The first attempt was my PT-NePC approach in "headsnet". HeadsNet was the highest quality attempt. It took a simple two vector input to produce a random full color 3D point cloud of a head. It includes the scraper, a viewer for the scraped models, the dataset generator, training and prediction code.
The second attempt was to simplify the problem down to producing a 32^3 grayscale voxel volume of a head from a 32x32 grayscale input image.
- facenet1 has the dataset generation code and the first attempt at FaceToVoxel. It attempts to train one large FNN/MLP on the problem.
- facenet2 requires the dataset generated by facenet1, and attempts to train the problem on 32^3 individual networks with a single output (the grayscale value for a single voxel). This allows better parallelisation such as over multiple machines in a network - but also better parallelisation over multiple CPU cores in a single computer system.
- facenet3 the successor model, a simplified version of facenet1.
This project deliberately focuses on MLP's while ignoring VAE's which would be a more traditional use case.

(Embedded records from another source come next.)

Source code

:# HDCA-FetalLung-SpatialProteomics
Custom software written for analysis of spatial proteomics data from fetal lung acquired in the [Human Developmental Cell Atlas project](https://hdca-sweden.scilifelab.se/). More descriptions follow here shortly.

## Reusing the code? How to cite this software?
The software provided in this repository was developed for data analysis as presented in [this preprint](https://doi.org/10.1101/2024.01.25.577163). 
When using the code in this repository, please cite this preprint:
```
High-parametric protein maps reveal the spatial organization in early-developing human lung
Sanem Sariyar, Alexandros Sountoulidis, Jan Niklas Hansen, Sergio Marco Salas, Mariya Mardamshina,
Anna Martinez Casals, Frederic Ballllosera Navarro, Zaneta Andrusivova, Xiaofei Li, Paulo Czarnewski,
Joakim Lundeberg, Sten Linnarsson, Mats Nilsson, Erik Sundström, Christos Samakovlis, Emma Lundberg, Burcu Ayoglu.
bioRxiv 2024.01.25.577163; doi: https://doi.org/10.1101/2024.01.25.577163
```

Training was done on a single HPE ProLiant DL580 Gen9 with Intel® Xeon® E7-8880 v4. Although I could have done with a few of these for facenet2 to be honest! 32 of them would reduce the training process from a week or multiple weeks to just a few hours or days. Being able to perform faster tests allows one to hone in on a working and quality model much faster (it's hard to say if there would have been a better quality model with more processing power, I would assume not but who knows until it is actually attempted).
An example of ground truth outputs that facenet is trained on is facenet_ground_truth.7z.